Oops, I thought I'd applied the victim fix to both loads and stores.

>
>          /*
>
>
> Even with this patch applied I was still seeing issues with the progress bar, so I
> ended up manually unrolling softmmu_template.h myself until I could see at what point
> things were breaking.
>
> The culprit turned out to be the change in type of res in load_helper() from the size
> -related type of uint8_t/uint16_t/uint32_t/uint64_t to tcg_target_ulong in the slow
> path as seen from my locally unrolled version:
>
>
> WORKING:
>
> tcg_target_ulong helper_le_ldul_mmu(CPUArchState *env, target_ulong addr,
>                             TCGMemOpIdx oi, uintptr_t retaddr)
> {
>     ....
◇ ◇ ◇ ◇ ◇
■ GOAL ■
Write the next part of the email thread about the type change in load_helper(), picking up after its last line.

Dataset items
◇ ◇ ◇ ◇ ◇
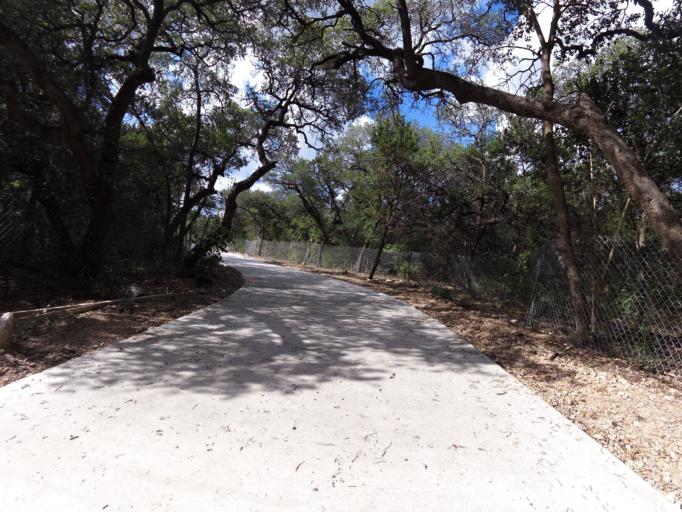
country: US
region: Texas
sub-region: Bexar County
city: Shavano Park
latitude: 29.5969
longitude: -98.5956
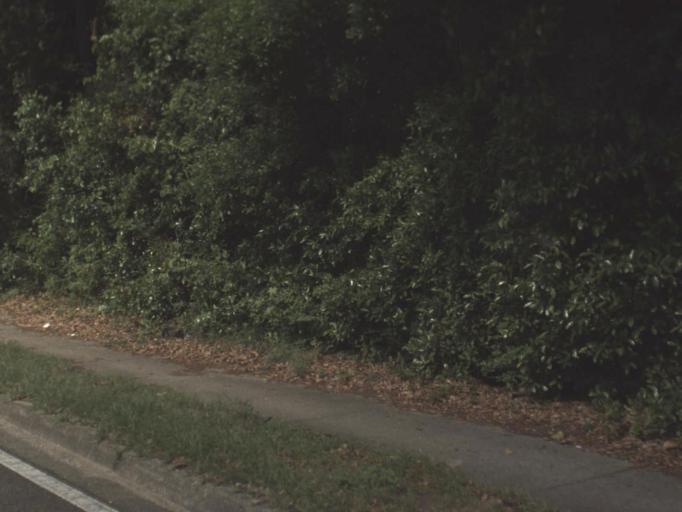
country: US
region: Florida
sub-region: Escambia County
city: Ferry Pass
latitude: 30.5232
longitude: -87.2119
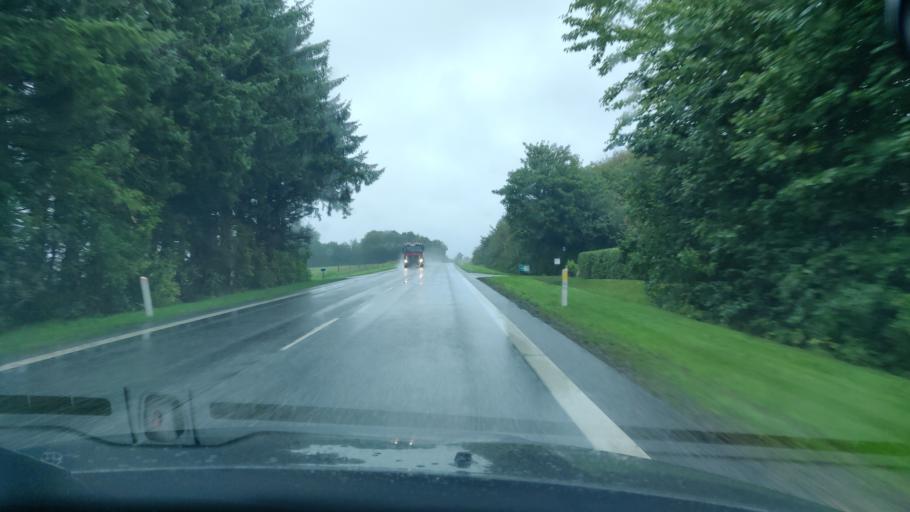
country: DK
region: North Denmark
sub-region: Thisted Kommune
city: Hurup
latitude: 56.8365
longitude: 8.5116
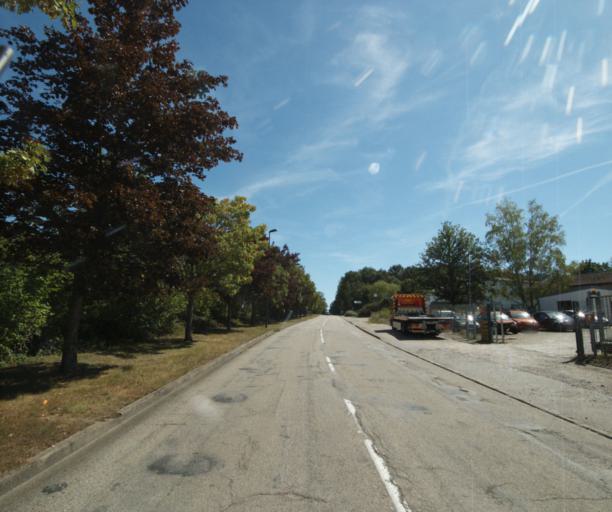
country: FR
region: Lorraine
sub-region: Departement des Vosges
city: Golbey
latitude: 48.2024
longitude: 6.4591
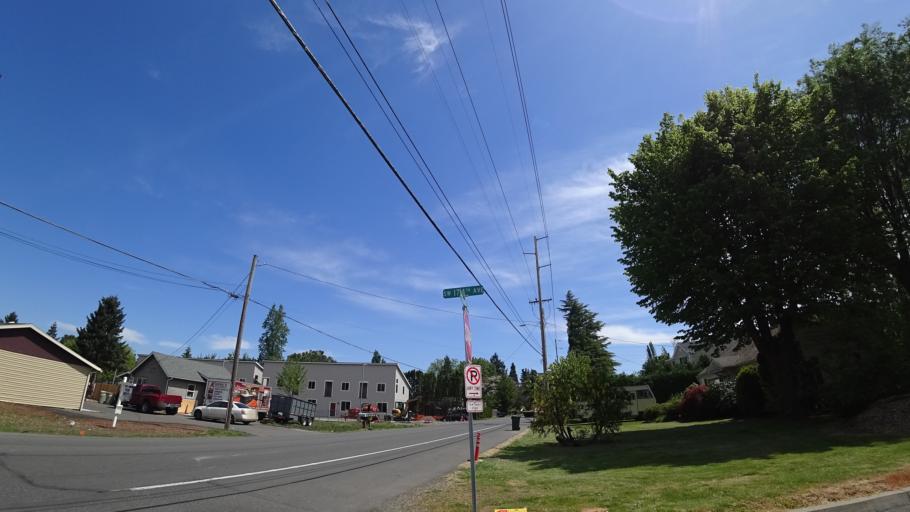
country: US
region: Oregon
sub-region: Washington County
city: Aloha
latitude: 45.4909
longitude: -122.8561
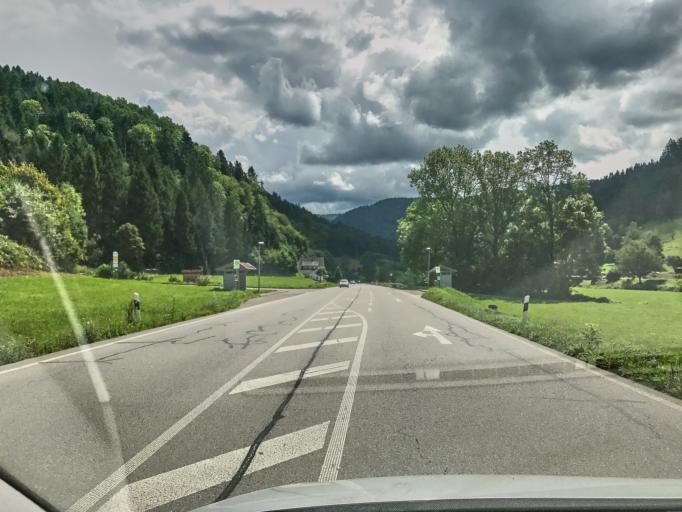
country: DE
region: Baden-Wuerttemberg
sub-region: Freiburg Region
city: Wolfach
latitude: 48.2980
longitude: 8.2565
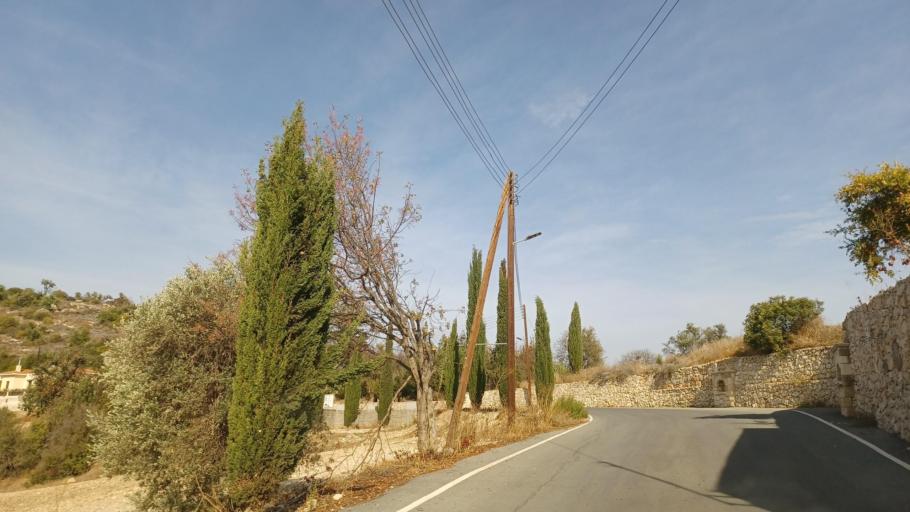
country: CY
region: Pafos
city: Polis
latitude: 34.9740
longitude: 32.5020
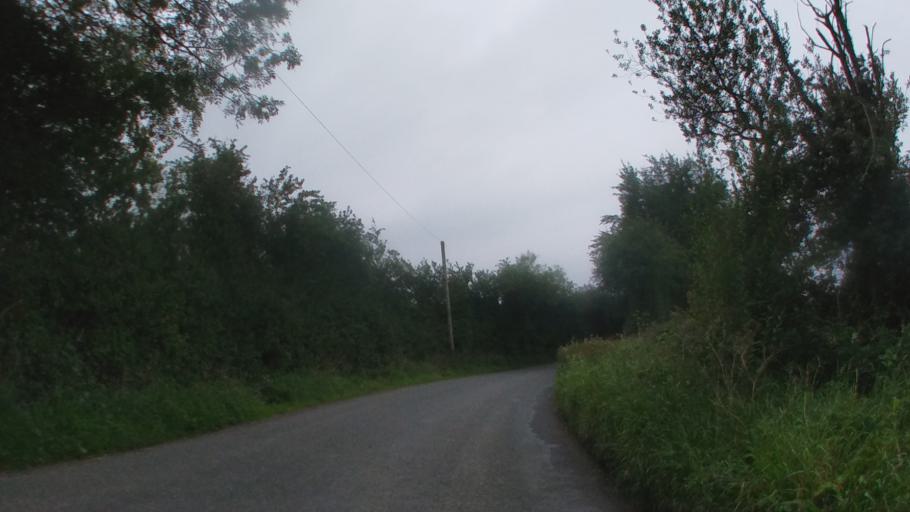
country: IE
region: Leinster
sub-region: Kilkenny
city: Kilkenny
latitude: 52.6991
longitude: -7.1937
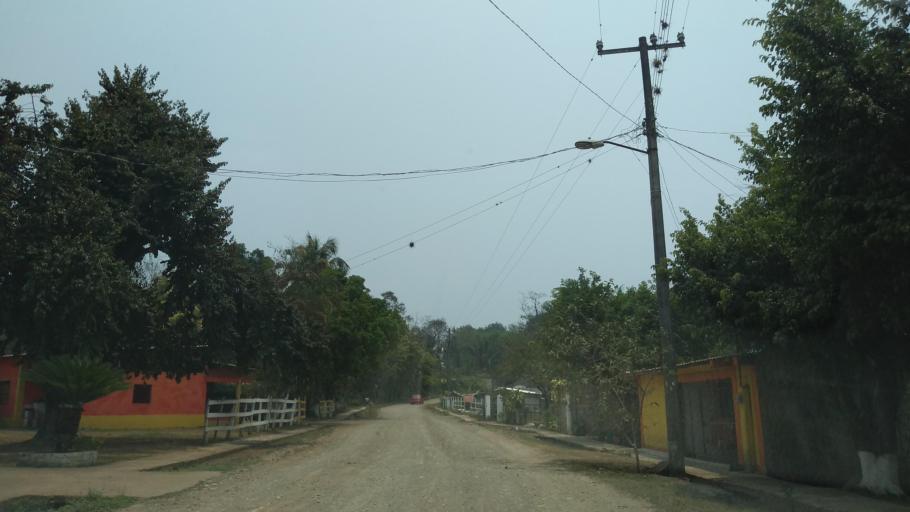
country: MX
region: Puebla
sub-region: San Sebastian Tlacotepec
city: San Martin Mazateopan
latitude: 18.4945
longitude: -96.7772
◇ ◇ ◇ ◇ ◇
■ RESPONSE ■
>
>     /* Handle slow unaligned access (it spans two pages or IO).  */
>     if (4 > 1
>         && unlikely((addr & ~TARGET_PAGE_MASK) + 4 - 1
>                     >= TARGET_PAGE_SIZE)) {
>         target_ulong addr1, addr2;
>         uint32_t res1, res2;
>         ^^^^^^^^
>         unsigned shift;
>     do_unaligned_access:
>         addr1 = addr & ~(4 - 1);
>         addr2 = addr1 + 4;
>         res1 = helper_le_ldul_mmu(env, addr1, oi, retaddr);
>         res2 = helper_le_ldul_mmu(env, addr2, oi, retaddr);
>         shift = (addr & (4 - 1)) * 8;
>
>         /* Little-endian combine.  */
>         res = (res1 >> shift) | (res2 << ((4 * 8) - shift));
>         return res;
>     }
>
> }
>
> tcg_target_ulong helper_be_ldul_mmu(CPUArchState *env, target_ulong addr,
>                             TCGMemOpIdx oi, uintptr_t retaddr)
> {
>     ....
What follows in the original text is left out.